Project Mc² is back on Netflix UK with new episodes, and an accompanying new product line based on the Netflix series.

If you aren’t familiar with Project Mc², it’s a series about a team of six super-smart girls who use their love of science and spy skills to undertake missions for a top-secret, all female organization called NOV8 – or innovate – to us less acronym savvy.

The six main characters are McKeyla McAlister (Mc2), Adrienne Attoms (A2), Camryn Coyle (C2), Bryden Bandweth (B2), Ember Evergreen (E2) and Devon D’Marco (D2), and each girl has an area of speciality.

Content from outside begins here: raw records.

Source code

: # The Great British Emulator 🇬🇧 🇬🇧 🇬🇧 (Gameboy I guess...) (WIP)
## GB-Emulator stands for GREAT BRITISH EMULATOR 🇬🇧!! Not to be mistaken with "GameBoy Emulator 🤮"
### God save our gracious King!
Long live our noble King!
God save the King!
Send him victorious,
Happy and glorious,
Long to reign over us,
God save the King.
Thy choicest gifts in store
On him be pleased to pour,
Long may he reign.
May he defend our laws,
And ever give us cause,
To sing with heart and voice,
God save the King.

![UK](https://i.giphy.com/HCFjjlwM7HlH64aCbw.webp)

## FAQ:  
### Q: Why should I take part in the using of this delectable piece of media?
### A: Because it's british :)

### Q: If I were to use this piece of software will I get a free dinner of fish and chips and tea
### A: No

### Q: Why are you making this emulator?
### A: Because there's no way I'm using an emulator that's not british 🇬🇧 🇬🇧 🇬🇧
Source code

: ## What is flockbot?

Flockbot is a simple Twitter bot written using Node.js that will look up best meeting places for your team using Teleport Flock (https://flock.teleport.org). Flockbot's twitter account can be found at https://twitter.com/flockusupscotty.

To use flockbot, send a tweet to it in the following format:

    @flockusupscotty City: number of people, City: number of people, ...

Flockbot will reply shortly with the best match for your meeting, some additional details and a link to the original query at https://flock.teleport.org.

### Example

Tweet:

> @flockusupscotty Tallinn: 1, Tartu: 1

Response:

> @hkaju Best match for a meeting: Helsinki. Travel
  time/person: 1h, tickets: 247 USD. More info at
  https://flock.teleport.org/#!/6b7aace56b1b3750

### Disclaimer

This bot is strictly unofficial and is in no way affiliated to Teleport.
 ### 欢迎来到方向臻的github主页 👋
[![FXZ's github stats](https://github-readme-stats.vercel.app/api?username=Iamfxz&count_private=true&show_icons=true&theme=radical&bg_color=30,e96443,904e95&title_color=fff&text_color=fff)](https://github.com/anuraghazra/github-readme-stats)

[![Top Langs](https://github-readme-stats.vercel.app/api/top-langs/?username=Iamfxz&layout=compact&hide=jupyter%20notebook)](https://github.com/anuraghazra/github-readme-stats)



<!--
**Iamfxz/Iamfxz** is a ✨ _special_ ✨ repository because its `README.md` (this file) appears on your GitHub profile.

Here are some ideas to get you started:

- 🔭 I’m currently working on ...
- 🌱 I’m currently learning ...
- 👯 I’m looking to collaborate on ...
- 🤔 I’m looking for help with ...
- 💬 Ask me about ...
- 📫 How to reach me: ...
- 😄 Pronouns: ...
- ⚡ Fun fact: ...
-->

McKeyla is a spy, Adrienne is a culinary chemist, Camryn is a whizz with electronics, Bryden is the online guru of the group, Ember can grow pretty much anything and Devon is an artist extraordinaire who opens up to the group in this latest series.  Each girl ticks at least one of the STEM/STEAM boxes, many tick more, and while their interests are varied, they make a great time when they work together.
Project MC2

In the new episodes and old character returns, and the girls have to use their smarts to not only save him and save the day, but there’s romantic progress for McKeyla and Kyle Lewis too.

While the show throws out big words from time to time (mostly chemicals) there’s not a huge amount of education that happens just from watching it, and a lot just ‘works out’ for the characters, but it’s a series aimed at young girls, so you have to watch it with that filter. While I still find the girls a bit vapid-with-smarts, they’re much more interesting and much better role models for girls than many other traditional girl stereotypes I can think of.

There are some general themes that make it worth watching, if you were doing it for entertainment only, like the introduction to the concept of girls-who-love-STEM/STEAM, the value of teamwork, standing by your friends and standing up for yourself. There’s also the ‘girls can do this’ idea, which isn’t bad to start reinforcing from a young age.

Aside from the Netflix show, however, there are also a whole range of dolls to go with the characters in the series. We’ve had a few of the dolls, and we currently have Ember and McKeyla too (Adrienne is in the toybox, but she is a science experiment gone wrong as she seems to have lost all her limbs!)

Each doll comes with accessories to support her character, so for example, Ember came with a hanging garden terrarium, and McKeyla comes with a glitter lamp that only conducts electricity when the bulb is filled with water, so it only lights up when there’s water inside.

Off the back of figuring out how McKeyla and her lamp work, we did a bit of learning around the subjects of electricity and static electricity – we continued on with experiments with balloons repelling each other, and repelling water and moving cork around a bowl of water without touching it- a whole range of experiments from our science folder.

And of course, the girls spent an entire afternoon spending time playing with the new addition.

So while the show itself is enjoyed, and the doll on it’s own is loved and played with, the true magic of Project MC2 is how it introduces subjects that have historically not been aimed at girls, and makes it relevant to them.  It’s up to parents, educators and the girls themselves, however, to really turn it from entertainment to education.

Aside from the dolls to play with, this season there’ll also be some new products introduced, including Project Mc2 Experiments with dolls (RRP £24.99), the Project Mc2 H20 Nail Science Lab (RRP £24.99), Project Mc2 Crayon Makeup Science Kit (RRP £24.99), and returning due to popular demand the Project Mc2 Ultimate Spy Bag (RRP £24.99) and Project Mc2 A.D.I.S.N Journal (RRP £24.99).

You can read this post on the spy bag; it’ll give you an idea of how the accessories and extras are still appropriate after the screens are switched off.

We received McKeyla and (a few weeks before) Ember free to review. Opinions are our own.